Sales of the 2- to 3-ounce shots soared to $544 million in 2008, double those of the previous year, according to Information Resources, a Chicago-based market research firm. In fact, energy shots are the fastest-growing segment of the $4.6 billion energy drink market.
Living Essentials pioneered energy shots in 2004 with 5-Hour Energy, which still holds more than 75% of the market. Industry heavyweights such as Red Bull, Monster Energy, and Coca-Cola have since introduced their own energy shots. Their ingredients vary, but most contain caffeine, B vitamins, and taurine (an amino acid found in food from animal sources) as well as flavorings and artificial sweeteners.
The sugar-free shots are not only portable but also lower in calories than most energy drinks. The 2-ounce 5-Hour Energy shot, which is artificially sweetened, has 4 calories. A regular 8-ounce Red Bull energy drink, by comparison, has 100 calories, and a sugar-free Red Bull has 10 calories.
The shots tend to have about as much caffeine as regular energy drinks, and it's the caffeine that provides most of the kick, experts say. Because of that, nutritionists urge caution, especially for those who also drink coffee or other caffeinated drinks.
Jim White, RD, a national spokesman for the Academy of Nutrition and Dietetics, says, "I’m seeing a lot of combinations -- coffee, 5-Hour Energy, green teas -- and if you add up all the mega doses of caffeine during the day, it can cause problems."

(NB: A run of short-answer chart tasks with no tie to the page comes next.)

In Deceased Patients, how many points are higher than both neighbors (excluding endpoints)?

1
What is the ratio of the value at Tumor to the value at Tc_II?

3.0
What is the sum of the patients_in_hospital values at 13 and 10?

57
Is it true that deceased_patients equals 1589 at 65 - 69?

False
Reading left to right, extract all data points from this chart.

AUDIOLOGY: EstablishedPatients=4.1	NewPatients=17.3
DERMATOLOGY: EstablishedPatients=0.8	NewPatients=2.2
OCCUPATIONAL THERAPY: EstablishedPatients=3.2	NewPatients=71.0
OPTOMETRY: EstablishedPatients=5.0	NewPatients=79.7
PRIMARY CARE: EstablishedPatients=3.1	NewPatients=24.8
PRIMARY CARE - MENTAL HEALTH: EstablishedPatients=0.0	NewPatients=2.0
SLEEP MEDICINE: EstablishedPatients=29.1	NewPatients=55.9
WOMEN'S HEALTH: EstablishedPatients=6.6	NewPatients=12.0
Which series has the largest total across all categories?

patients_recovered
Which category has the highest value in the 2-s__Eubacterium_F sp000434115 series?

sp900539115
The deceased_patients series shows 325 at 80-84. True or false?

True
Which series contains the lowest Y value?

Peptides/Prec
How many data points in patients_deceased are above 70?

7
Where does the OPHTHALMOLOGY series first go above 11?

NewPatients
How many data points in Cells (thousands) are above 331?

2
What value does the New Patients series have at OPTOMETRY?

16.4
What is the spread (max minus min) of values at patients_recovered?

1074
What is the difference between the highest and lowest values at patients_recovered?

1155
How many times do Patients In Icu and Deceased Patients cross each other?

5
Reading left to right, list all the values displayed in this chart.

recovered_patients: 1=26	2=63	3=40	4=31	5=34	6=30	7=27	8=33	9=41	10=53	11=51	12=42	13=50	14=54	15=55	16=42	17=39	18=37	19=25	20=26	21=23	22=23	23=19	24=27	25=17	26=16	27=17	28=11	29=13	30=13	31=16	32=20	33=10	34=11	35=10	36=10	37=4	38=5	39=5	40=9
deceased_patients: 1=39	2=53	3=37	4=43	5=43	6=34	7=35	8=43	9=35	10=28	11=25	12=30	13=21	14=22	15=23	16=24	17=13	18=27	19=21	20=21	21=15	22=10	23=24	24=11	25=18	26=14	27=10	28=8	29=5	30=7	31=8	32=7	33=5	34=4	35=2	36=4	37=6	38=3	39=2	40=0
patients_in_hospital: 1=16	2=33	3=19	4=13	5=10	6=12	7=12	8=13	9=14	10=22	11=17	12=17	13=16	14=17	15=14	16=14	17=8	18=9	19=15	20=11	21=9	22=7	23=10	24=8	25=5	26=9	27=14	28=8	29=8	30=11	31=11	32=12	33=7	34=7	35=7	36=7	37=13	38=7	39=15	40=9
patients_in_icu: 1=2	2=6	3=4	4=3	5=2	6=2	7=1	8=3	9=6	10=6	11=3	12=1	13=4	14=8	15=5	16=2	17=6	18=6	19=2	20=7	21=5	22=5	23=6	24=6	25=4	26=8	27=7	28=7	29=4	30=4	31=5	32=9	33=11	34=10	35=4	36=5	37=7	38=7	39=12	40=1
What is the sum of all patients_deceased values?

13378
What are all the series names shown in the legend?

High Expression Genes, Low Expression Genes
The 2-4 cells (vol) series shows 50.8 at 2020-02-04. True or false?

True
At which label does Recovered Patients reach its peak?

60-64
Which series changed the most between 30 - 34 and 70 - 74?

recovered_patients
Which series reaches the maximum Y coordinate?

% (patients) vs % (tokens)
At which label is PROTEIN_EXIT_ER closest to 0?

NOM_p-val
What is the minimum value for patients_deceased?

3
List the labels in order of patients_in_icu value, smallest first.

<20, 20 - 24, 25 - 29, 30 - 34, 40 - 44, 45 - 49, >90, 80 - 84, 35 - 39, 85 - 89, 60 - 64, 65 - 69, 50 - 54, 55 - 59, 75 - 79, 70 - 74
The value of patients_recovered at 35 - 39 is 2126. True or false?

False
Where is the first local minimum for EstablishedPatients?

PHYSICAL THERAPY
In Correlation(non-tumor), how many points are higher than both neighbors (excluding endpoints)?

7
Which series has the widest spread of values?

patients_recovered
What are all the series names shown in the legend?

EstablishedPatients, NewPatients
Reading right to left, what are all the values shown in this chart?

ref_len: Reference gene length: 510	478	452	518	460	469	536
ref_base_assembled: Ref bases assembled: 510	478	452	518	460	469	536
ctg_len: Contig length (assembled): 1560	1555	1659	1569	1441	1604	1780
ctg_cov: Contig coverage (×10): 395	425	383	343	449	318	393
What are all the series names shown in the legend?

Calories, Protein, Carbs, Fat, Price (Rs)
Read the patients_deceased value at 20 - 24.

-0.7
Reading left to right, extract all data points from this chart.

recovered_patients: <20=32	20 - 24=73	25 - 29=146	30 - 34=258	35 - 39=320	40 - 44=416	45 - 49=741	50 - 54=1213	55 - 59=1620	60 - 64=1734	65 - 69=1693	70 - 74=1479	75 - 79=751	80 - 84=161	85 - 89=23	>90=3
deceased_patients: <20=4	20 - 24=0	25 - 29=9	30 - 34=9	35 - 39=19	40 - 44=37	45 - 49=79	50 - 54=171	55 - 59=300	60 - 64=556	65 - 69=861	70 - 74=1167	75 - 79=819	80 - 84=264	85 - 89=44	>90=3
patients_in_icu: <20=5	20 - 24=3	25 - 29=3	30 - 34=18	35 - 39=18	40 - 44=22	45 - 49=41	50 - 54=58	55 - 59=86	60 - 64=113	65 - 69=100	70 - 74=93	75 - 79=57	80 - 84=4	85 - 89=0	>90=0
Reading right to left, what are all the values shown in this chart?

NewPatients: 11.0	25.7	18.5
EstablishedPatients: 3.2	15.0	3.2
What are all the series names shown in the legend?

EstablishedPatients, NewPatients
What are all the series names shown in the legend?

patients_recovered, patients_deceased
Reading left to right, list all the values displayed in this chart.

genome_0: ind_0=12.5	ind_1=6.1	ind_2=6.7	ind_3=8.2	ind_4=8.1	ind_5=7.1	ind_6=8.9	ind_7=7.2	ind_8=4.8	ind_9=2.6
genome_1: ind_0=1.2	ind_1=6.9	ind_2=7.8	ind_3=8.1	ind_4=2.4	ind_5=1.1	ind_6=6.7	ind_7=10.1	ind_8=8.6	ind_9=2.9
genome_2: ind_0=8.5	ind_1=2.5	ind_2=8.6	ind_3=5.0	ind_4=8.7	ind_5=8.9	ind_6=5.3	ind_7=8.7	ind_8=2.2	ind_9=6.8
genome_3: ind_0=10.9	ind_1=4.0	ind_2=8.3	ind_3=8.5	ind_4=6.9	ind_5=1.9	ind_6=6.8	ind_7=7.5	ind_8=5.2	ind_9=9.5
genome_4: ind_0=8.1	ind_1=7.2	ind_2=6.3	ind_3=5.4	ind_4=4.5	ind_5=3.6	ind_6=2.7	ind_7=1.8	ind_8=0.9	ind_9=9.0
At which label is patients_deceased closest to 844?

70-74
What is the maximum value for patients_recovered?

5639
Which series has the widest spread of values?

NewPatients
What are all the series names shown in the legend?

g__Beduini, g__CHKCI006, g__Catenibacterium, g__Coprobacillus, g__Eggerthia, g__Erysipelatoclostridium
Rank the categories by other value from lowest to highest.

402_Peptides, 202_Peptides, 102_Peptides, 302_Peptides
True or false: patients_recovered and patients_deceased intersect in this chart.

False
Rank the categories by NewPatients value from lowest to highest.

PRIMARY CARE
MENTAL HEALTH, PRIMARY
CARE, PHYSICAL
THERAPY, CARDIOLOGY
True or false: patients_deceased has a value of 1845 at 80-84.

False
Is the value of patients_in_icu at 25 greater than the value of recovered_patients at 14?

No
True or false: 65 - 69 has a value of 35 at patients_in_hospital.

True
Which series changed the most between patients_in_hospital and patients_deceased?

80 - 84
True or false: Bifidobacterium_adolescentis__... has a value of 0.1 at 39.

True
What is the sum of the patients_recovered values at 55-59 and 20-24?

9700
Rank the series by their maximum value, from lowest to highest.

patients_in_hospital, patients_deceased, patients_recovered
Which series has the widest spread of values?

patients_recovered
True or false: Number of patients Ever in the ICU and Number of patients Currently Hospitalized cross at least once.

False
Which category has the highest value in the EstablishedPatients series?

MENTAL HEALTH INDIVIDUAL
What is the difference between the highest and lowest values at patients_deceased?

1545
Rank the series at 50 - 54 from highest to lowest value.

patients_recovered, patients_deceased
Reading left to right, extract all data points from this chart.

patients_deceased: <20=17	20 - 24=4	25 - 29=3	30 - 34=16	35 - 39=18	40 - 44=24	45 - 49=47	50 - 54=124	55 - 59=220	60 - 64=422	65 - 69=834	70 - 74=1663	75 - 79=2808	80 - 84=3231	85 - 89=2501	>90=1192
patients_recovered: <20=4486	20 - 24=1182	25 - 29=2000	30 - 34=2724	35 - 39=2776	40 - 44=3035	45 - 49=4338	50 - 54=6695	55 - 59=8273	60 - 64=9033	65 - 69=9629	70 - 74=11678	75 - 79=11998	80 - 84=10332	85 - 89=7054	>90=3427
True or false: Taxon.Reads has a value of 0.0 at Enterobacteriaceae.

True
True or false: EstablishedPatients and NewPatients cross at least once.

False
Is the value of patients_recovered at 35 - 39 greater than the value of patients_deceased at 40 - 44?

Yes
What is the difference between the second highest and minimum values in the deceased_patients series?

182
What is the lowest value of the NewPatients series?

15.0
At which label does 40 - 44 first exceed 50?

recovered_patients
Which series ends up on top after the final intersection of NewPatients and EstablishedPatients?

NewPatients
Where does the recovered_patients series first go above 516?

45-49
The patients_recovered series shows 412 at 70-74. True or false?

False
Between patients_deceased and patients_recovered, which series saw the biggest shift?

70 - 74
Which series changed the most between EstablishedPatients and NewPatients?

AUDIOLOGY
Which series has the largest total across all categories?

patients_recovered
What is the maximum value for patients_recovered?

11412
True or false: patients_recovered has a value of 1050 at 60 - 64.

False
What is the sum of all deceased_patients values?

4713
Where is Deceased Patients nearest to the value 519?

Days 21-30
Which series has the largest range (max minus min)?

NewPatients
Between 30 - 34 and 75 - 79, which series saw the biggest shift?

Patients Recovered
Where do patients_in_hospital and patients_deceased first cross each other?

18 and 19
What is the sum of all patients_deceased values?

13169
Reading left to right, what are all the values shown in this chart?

Specifically, too much caffeine can cause nervousness, trouble sleeping, nausea, vomiting, rapid heartbeats, and higher blood pressure. Many makers of energy shots say children and those who are pregnant, nursing, or sensitive to caffeine should avoid the beverages. 5-Hour Energy advises no more than two bottles a day.
Energy shot makers are not required to disclose their products' caffeine content, although a group of scientists has petitioned the FDA to require that this information be listed on labels.